Personhood laws and related legislation can have other consequences, too. Fetal homicide laws, for example, which treat the fetus as a separate crime victim, have already led women to be arrested for experiencing a miscarriage or for using drugs during pregnancy. Some fear that under personhood legislation, pregnant people could be prosecuted for taking medications like antidepressants that may carry risks during pregnancy, or simply for failing to get adequate medical care.

Then there are other consequences — intended or otherwise — of the laws. In Georgia, for example, fetuses are eligible for tax credits and child support and are counted as people for the purposes of redistricting, according to the New York Times.

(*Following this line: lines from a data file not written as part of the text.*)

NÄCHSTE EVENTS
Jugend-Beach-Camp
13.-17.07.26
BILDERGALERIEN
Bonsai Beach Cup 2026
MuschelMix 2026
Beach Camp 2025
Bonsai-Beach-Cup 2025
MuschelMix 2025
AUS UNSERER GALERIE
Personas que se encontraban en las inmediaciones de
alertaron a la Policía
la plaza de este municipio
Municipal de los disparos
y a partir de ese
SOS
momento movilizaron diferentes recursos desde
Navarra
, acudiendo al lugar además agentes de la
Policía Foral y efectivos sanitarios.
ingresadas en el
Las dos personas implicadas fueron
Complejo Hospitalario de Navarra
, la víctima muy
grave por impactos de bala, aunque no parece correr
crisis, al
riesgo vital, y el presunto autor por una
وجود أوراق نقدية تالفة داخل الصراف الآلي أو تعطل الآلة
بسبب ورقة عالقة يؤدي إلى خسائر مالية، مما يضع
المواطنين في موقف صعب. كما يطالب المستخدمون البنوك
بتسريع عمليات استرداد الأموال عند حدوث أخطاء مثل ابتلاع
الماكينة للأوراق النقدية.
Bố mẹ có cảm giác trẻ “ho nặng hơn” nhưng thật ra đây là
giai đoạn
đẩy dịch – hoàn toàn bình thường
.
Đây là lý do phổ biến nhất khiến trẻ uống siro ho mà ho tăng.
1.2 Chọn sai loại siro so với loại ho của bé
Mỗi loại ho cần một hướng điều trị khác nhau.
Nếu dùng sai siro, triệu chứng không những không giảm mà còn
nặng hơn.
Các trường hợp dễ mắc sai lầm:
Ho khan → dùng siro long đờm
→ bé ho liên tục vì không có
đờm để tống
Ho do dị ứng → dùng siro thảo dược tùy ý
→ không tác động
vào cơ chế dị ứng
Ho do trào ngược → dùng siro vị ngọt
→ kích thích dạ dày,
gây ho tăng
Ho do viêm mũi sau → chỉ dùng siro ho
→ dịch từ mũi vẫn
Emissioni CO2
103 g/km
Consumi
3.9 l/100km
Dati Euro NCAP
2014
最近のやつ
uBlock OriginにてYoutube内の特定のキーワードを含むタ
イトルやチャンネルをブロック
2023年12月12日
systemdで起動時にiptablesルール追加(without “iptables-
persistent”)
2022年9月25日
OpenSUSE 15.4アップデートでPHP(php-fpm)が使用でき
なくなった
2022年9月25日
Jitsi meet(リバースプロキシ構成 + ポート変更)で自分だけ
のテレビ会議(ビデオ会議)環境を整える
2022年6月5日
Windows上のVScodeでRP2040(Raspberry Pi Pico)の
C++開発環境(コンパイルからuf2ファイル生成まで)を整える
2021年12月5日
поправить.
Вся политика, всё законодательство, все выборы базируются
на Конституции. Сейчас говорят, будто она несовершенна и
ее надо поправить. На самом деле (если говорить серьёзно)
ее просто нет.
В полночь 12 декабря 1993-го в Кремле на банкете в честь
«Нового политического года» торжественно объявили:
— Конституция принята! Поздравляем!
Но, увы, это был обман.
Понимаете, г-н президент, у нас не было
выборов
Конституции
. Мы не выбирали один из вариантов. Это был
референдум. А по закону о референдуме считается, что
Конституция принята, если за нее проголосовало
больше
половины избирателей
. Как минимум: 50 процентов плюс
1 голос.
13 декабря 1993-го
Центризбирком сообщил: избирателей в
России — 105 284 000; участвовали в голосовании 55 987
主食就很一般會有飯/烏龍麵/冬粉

The Alabama IVF ruling could open a door to future restrictions

The Alabama decision has produced a massive backlash, with voters worried about the future of IVF around the country. Eighty-six percent of Americans — including 78 percent of self-reported “pro-life advocates” — supported IVF in a recent poll, meaning any action to restrict the procedure is likely to be highly unpopular.

The fallout from the Alabama decision has caused some consternation among Republicans, who have generally been the ones backing personhood legislation and other abortion restrictions. Some have been walking back their support for personhood bills. A Florida bill that would protect fetuses under wrongful death laws was paused in the wake of the ruling, Politico reports. Several Republican lawmakers and candidates have affirmed their support for IVF in recent days, with former President Trump posting on Truth Social, “We want to make it easier for mothers and fathers to have babies, not harder!”

Other Republicans, however, have been more equivocal. Sen. Tommy Tuberville (R-AL), who initially praised the Alabama court’s decision, now says everyone should have the “opportunity” to have a child, but that “there’s a lot of experimentation, you know, with embryos, and they’re trying to get to the bottom of how do we do this the right way,” according to the Washington Post. Sen. Ted Budd (R-NC) says he supports IVF but that “there are other complexities” about how to handle unused embryos.

Meanwhile, some abortion opponents have long opposed IVF and may view the ruling as an opportunity, political consequences notwithstanding. Some anti-abortion groups have pointed to Louisiana, which already bans the destruction of frozen embryos — they must be either used, stored indefinitely, or donated to a married couple. (In practice, most patients ship the embryos to other states, creating logistical and financial hurdles.)

“The overturn of Roe itself was not the end of the anti-abortion movement,” Guttmacher’s Gibson said. “Efforts to advance fetal personhood will still continue to harm people’s access to reproductive health care.”